Do Universalists believe God just put us on earth to be puppets? If God hasn’t given us free will to decide on accepting Him for salvation, aren’t we on earth to be nothing more than puppets? If that’s true from a Universalist’s point of view, is God making some humans do horrible things on earth?
Do Universalists believe God just put us on earth to be puppets?
I certainly don’t believe God put us here to be puppets. And I don’t know a single Christian Universalist who thinks God did.
If God hasn’t given us free will to decide on accepting Him for salvation, aren’t we on earth to be nothing more than puppets?
Christian Universalism in no way denies free will. Everyone has the ability to accept or reject God’s call. The Christian Universalist simply asserts that, in the end, all will freely choose God. And they find many passages in the Bible to support this.
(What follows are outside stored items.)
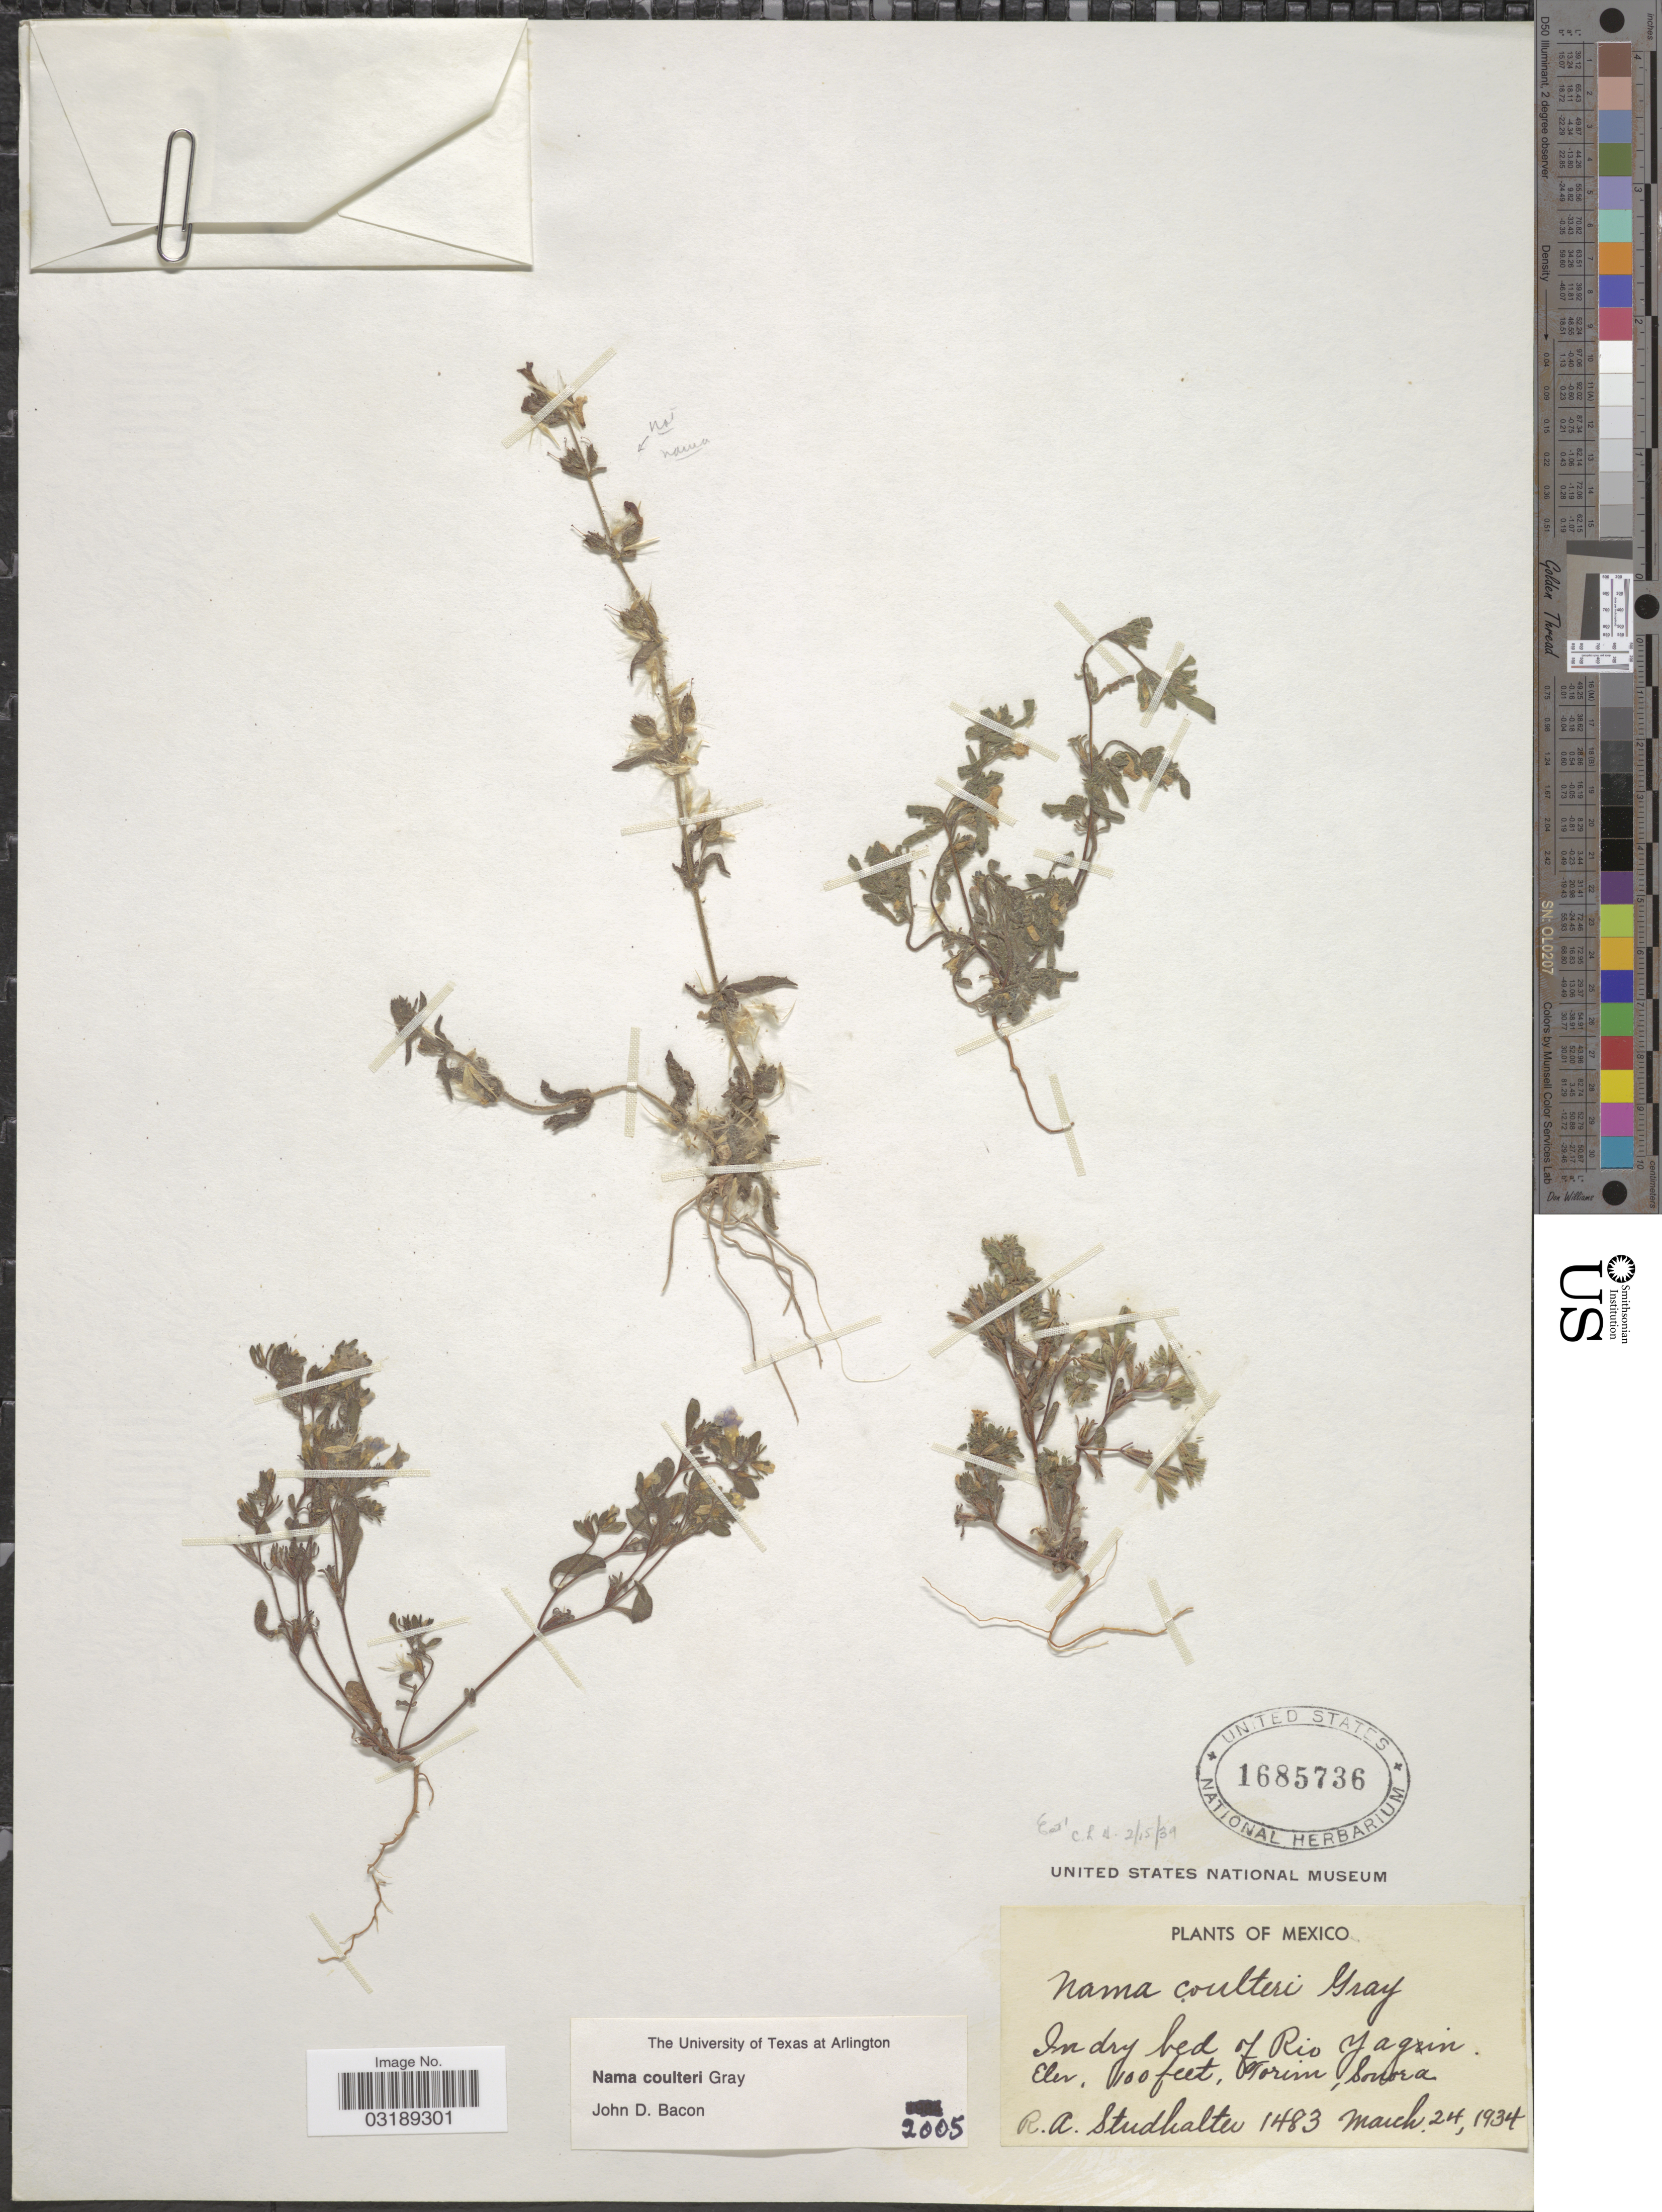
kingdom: Plantae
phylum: Tracheophyta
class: Magnoliopsida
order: Boraginales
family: Namaceae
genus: Nama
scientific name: Nama coulteri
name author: A. Gray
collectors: R. Studhalter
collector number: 1483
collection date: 1934-03-24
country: Mexico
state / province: Sonora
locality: In dry bed of Rio Yagin. Torim.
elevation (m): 30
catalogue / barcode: US 1685736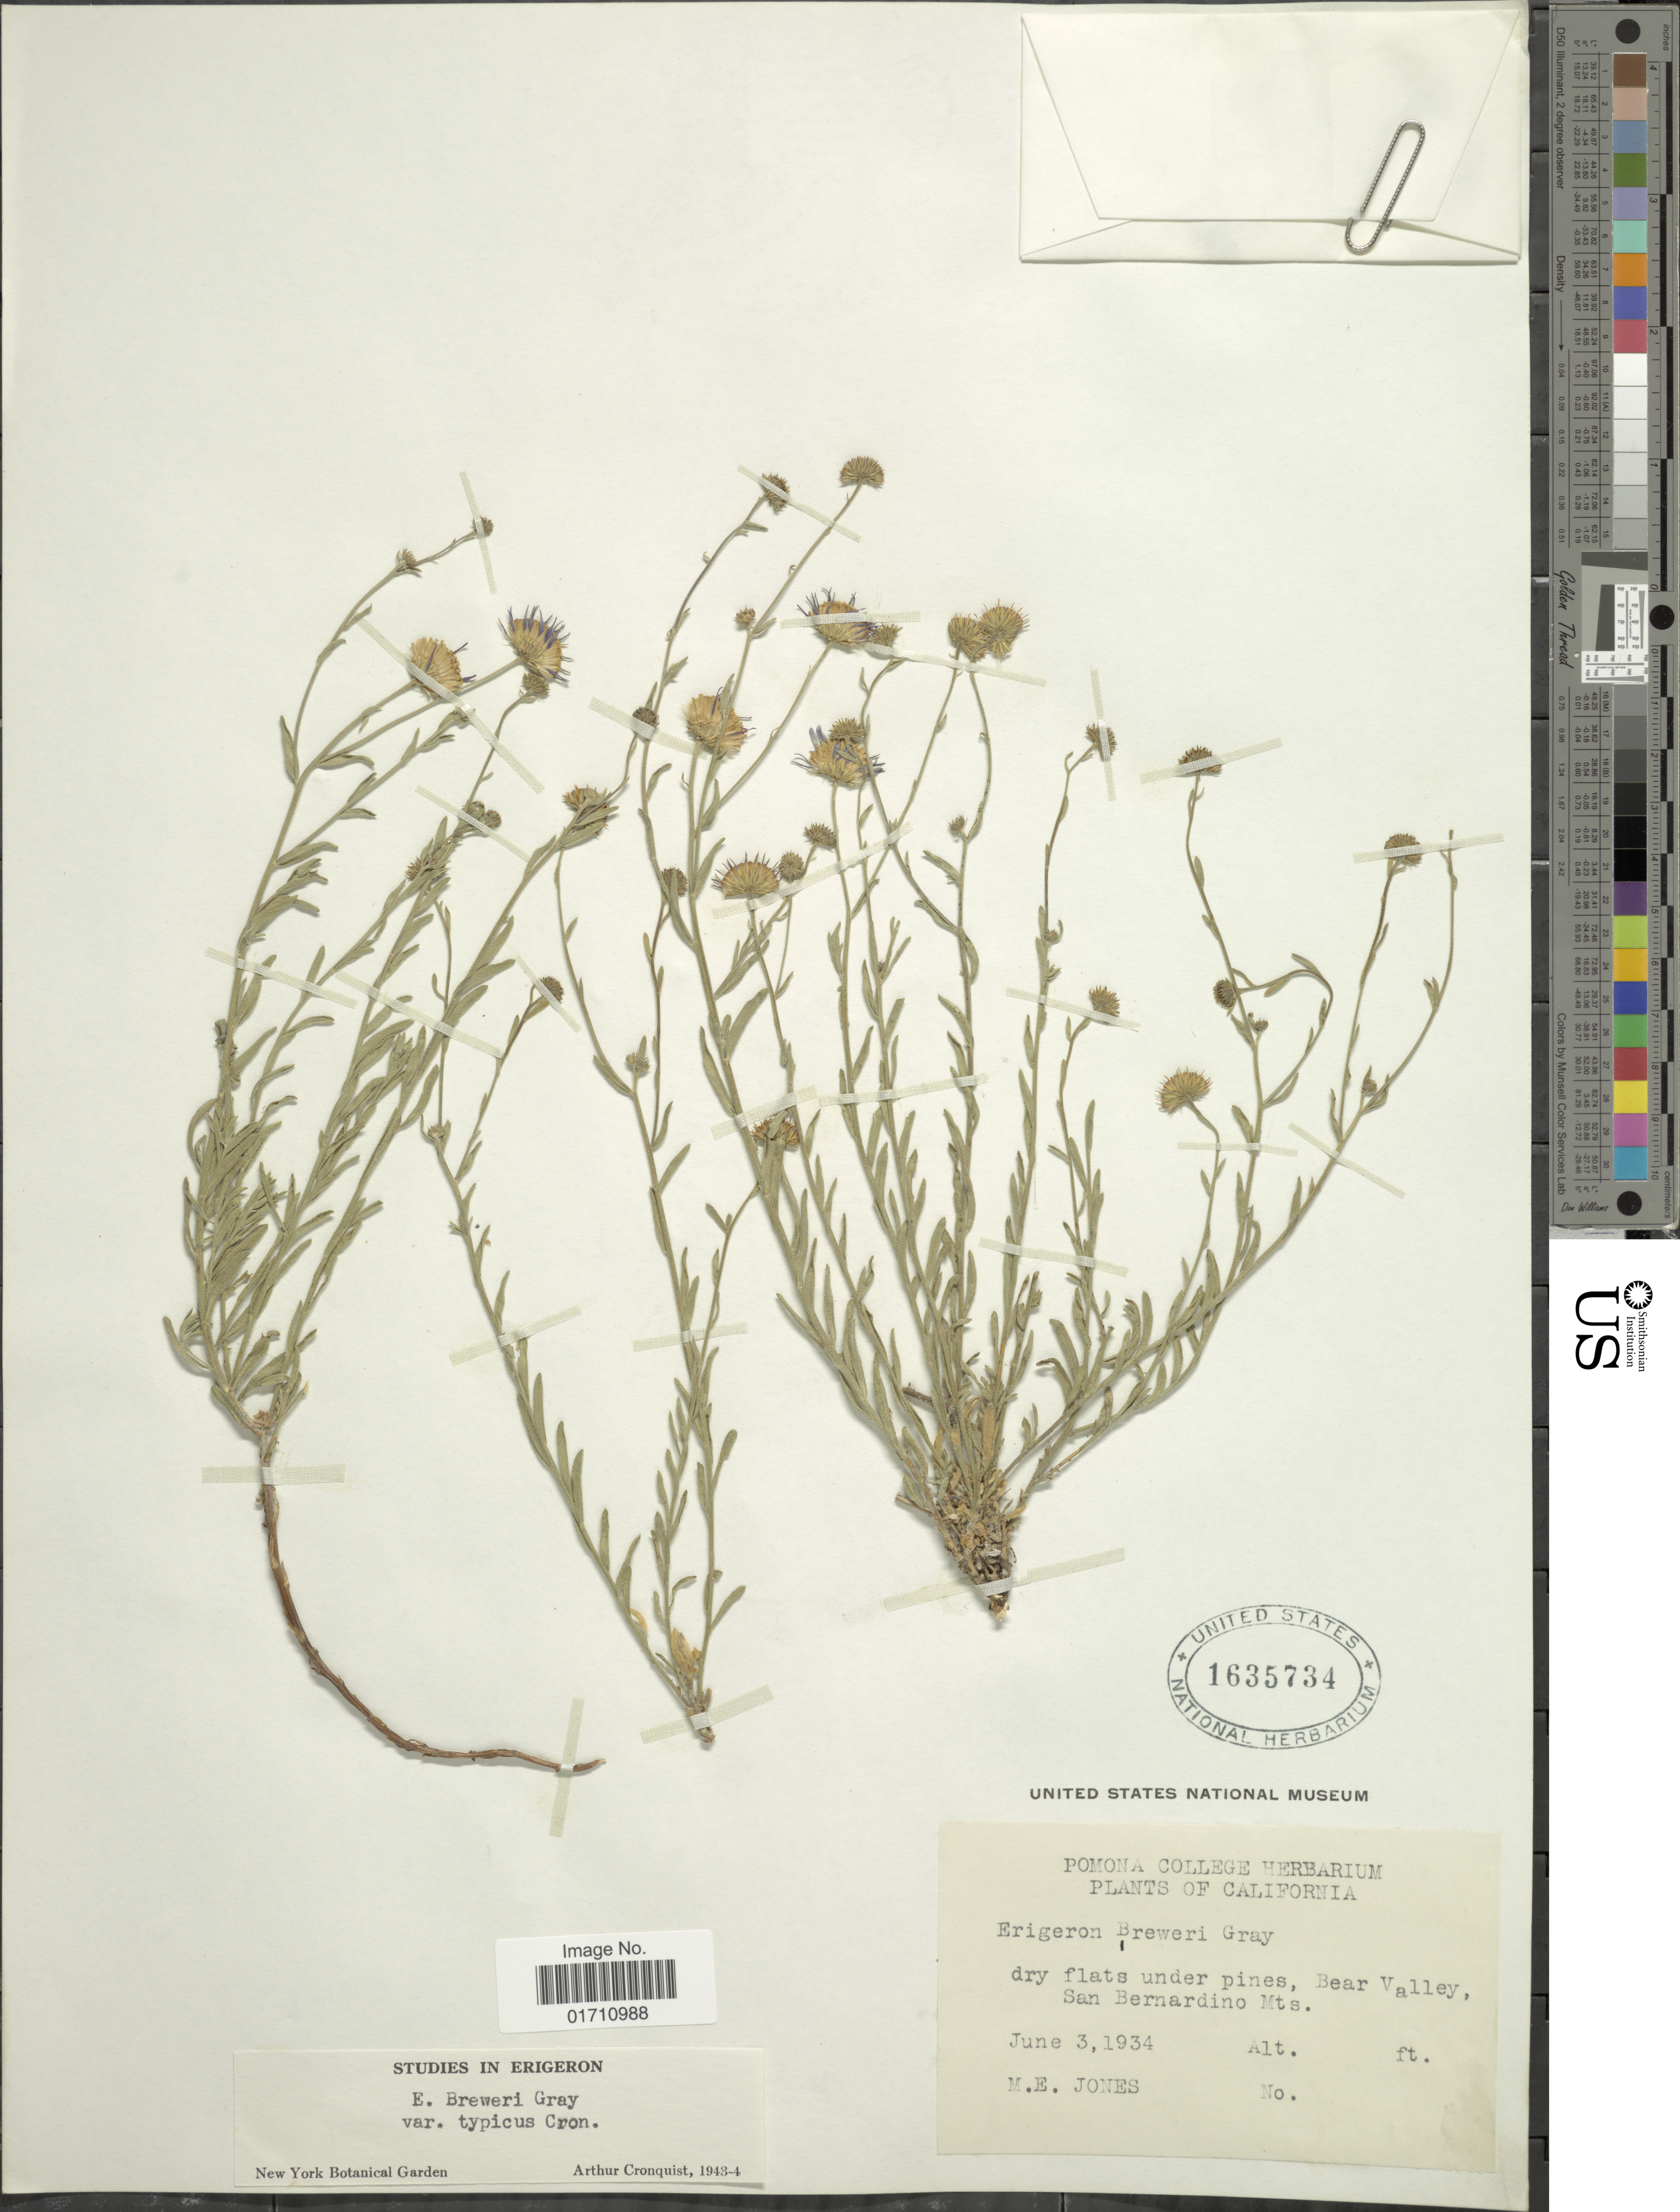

I suspect you are making the faulty assumption that if everyone makes the same choice, then the choice wasn’t free. This is clearly false. We all choose to eat, drink, and breathe, yet no one denies free will based on that.
To this you might respond, “But eventually hunger will force a person to eat and thirst will force a person to drink. Under those circumstances it is not a free choice. Likewise, those brought to a point where they must choose God did not make a free choice. They were compelled to choose God.”
If this is your definition of freedom -- the ability to choose contrary to one’s nature without consequence for all time -- then I’m afraid no one has free will. We all operate within the confines of human nature, and built into human nature is the need to commune with and love God.
We can turn away from God, but we will always need Him. We cannot shed that need like a snake sheds its skin. It will always drive us back to Him like hunger and thirst drives us to food and water. So in that sense we are not free, no one is exempt from this compulsion. It is built into us. The more we turn away from God, the more pain we feel. Choosing God when in pain is no less free than choosing food when we are hungry.
If that’s true from a Universalist’s point of view, is God making some humans do horrible things on earth?
Again, Christian Universalism doesn’t deny free will. It only denies that anyone will use their free will to reject God for forever. God isn’t making anyone do anything horrible. We do it to ourselves when we use our free will to turn away from God. So, no, we are not puppets -- far from it.